* **Aim of the exercise**: Can you condense the paragraph beginning "With SharePoint services enabled" from the SharePoint log file post below into a short bulleted list that keeps its main facts?

Been doing a routine check of my servers, and noticed that our SharePoint server was lacking some free space. A little unusual, given our SharePoint installation is quite small. And although this server also acts as a Streaming Media server using Windows Media Services, I didn’t think that we had that much streaming media.
Turns out that the SharePoint_Config_Log file size was 78gb. This is around 80% of the drive that it is stored on. This meant that we had only 6gb remaining.
In this situation a full backup was not possible to truncate the logs. Symantec Backup Exec was still backing up the databases every night though. To cure this problem, a quick little fix:
- Open up Microsoft SQL Server Management Studio
- New Query
- Type in the following and press execute.
USE [master]
GO
ALTER DATABASE[SharePoint_Config] SET RECOVERY SIMPLE WITH NO_WAIT
GO
USE [SharePoint_Config]
GO
DBCC SHRINKFILE ('SharePoint_Config_Log')
GO
Database size magically down from 78gb to 10mb.
Server is now happy, and running better.
DAYUM, dude!!! This worked awesome!!!! 101GB….down to 504KB…Nice work!
Shrunk 850GB log Sharepoint_config_log file to 13GB. Awesome!
I troubleshot this issue off and on for about 7 hours… and I know how to use Google, I WISH I had found your site first…this fixed it right away. Mad props to you…genius.
-RS
Really Works great, Got the file size reduced to last then 10mb in a few minutes.
Thx there are many posts out there about this issue. But for me only this one worked thx a million.
Gz Koen
SharePoint Config database log file too big. Solve it
USE SharePoint_Config
GO
ALTER DATABASE SharePoint_Config SET RECOVERY SIMPLE
DBCC SHRINKFILE(N’SharePoint_Config_log’, 1)
ALTER DATABASE SharePoint_Config SET RECOVERY FULL
GO
Like this – not tried it though. Should be a cleaner command to run.
With SharePoint services enabled the log file grows by about 75 – 80GB a day. Event Viewer – Application revealed an error relating to SharePoint but Googling it revealed it to be very generic and was not much help. Clearing the application log I found out fills with around 33,000 error logs in about 4 seconds with every entry being identical.
I went on to plan B and followed the procedure to shrink the log file, then proceeded to disable all SharePoint services. That was a week ago and success, No more errors in the event log and the log file remains at 504KB. Although it has fixed the issue I never did get the bottom of the cause of the issue.
Just though I would give an update!!!

* **Data section**:
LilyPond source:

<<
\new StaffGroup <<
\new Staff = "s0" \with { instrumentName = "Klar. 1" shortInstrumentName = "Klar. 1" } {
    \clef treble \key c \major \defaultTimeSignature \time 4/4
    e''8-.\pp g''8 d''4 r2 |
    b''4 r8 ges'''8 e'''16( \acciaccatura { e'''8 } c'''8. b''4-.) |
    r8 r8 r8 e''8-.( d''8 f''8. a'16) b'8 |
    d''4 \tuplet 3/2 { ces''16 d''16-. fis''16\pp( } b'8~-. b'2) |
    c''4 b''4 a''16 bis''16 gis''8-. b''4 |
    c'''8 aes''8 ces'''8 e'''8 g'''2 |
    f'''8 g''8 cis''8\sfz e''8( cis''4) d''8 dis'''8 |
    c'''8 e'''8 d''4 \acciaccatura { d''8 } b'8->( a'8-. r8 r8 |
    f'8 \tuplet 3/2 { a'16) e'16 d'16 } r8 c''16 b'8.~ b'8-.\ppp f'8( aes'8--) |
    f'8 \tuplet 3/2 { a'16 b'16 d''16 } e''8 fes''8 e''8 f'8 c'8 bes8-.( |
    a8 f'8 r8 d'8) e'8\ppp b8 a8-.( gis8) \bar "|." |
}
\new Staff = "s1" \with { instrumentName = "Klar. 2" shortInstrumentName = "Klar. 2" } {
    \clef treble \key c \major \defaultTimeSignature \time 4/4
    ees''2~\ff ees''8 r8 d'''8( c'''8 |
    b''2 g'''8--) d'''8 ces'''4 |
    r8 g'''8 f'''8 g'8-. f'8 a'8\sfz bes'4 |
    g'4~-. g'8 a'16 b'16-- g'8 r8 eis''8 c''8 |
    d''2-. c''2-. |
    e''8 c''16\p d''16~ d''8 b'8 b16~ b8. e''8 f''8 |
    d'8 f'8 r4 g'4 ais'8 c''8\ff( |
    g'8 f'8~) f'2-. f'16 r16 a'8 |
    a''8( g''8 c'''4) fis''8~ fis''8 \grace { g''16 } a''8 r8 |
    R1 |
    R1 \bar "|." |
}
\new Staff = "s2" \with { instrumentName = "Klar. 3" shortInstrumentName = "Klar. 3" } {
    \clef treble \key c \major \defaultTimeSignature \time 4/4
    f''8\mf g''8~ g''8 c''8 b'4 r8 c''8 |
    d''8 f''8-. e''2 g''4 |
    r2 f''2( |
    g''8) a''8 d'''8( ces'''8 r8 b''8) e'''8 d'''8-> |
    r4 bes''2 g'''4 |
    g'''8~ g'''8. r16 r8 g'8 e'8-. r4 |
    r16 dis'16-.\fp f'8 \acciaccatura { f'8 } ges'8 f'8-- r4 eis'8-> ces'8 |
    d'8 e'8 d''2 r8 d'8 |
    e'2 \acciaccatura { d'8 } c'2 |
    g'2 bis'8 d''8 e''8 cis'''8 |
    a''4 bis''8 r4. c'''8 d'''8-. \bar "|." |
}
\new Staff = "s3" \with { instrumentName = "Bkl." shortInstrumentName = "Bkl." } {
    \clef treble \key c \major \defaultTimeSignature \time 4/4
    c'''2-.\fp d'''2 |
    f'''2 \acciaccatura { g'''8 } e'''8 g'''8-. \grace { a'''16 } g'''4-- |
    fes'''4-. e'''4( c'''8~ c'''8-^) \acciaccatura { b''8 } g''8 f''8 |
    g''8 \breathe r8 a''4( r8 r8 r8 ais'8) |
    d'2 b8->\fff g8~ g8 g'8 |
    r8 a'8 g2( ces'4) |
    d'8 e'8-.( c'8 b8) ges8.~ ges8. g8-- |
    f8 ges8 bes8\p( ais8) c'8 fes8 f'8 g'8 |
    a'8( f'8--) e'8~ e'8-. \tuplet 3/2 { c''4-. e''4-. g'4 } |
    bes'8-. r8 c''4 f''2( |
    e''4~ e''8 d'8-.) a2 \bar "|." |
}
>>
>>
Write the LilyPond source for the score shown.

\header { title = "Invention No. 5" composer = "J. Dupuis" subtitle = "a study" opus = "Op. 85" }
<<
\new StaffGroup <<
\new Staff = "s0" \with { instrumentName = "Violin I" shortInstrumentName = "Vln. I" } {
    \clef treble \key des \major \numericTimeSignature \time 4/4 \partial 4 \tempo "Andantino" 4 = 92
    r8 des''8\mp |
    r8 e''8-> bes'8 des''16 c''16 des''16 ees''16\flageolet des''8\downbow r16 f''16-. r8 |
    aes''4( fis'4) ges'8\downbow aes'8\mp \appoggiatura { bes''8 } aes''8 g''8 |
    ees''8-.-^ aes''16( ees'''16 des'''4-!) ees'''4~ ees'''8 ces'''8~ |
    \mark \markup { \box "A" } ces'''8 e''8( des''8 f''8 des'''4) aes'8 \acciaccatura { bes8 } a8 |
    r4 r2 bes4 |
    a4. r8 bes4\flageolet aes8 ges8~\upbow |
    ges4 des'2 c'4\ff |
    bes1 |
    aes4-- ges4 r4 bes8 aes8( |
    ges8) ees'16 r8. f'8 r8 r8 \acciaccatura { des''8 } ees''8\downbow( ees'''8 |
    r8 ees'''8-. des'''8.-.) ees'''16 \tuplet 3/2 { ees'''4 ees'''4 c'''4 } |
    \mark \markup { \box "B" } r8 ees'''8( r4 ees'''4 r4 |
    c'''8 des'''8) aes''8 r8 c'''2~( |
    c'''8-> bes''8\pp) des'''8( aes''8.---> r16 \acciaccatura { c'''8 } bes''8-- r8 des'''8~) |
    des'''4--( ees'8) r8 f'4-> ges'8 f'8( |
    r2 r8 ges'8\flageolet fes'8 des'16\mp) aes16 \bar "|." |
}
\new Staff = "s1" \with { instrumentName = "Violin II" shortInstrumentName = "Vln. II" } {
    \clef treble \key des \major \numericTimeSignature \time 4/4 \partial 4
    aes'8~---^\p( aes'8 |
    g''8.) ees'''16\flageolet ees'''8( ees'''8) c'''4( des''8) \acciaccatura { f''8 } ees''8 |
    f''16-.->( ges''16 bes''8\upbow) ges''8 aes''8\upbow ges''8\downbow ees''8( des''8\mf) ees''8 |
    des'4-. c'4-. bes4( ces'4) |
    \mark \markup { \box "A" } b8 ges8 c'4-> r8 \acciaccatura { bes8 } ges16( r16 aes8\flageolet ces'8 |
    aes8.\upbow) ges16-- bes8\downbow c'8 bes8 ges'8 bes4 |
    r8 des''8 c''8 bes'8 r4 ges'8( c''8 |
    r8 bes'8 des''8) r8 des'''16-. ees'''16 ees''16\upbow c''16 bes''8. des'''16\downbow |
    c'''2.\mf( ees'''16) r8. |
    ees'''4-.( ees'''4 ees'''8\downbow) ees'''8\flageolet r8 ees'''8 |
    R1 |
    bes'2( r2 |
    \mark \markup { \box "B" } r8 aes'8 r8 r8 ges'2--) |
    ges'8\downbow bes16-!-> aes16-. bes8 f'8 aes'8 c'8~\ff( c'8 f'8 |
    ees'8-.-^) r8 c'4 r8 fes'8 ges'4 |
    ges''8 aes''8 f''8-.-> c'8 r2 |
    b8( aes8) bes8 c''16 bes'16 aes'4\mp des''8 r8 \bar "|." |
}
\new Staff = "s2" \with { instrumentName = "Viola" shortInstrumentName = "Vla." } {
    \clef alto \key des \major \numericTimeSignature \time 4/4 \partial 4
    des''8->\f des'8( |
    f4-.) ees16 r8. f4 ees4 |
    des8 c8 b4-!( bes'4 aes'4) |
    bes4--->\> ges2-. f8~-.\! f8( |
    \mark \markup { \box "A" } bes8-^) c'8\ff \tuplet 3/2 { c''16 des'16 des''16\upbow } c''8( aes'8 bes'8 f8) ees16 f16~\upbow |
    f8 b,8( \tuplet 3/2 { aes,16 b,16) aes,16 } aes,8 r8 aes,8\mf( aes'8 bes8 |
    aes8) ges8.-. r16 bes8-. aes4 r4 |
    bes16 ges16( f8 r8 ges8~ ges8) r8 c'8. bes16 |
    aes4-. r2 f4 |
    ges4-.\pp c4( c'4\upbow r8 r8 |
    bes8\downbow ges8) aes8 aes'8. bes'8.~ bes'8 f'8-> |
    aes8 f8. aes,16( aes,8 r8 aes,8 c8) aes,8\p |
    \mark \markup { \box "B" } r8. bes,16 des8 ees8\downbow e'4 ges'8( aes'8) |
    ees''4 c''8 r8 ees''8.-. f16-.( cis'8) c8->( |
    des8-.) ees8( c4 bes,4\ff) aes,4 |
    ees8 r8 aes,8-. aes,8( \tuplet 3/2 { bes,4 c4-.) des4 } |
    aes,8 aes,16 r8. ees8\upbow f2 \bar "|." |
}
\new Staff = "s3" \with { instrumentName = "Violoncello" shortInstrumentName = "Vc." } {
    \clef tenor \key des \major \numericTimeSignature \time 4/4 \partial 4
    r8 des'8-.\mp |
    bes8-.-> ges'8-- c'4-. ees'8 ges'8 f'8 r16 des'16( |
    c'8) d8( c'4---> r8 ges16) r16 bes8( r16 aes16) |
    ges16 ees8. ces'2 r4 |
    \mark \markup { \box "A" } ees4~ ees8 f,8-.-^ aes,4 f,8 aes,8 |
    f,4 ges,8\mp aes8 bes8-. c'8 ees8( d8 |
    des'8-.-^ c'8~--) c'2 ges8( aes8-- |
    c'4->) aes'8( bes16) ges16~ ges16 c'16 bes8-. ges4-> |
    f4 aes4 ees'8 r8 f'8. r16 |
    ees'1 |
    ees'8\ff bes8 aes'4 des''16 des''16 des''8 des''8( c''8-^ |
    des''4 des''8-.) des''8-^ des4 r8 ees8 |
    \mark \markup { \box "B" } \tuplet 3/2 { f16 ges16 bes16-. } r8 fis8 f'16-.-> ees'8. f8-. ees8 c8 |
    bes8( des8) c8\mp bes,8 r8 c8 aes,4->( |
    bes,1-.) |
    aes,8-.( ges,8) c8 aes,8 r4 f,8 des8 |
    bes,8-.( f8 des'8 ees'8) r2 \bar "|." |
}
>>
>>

* **Solution to this exercise**:
- With SharePoint services enabled, the log file grows by about 75–80GB a day.
- Event Viewer – Application showed a SharePoint-related error, but searching for it on Google found it to be very generic and of little help.
- After being cleared, the application log filled with around 33,000 identical error entries in about 4 seconds.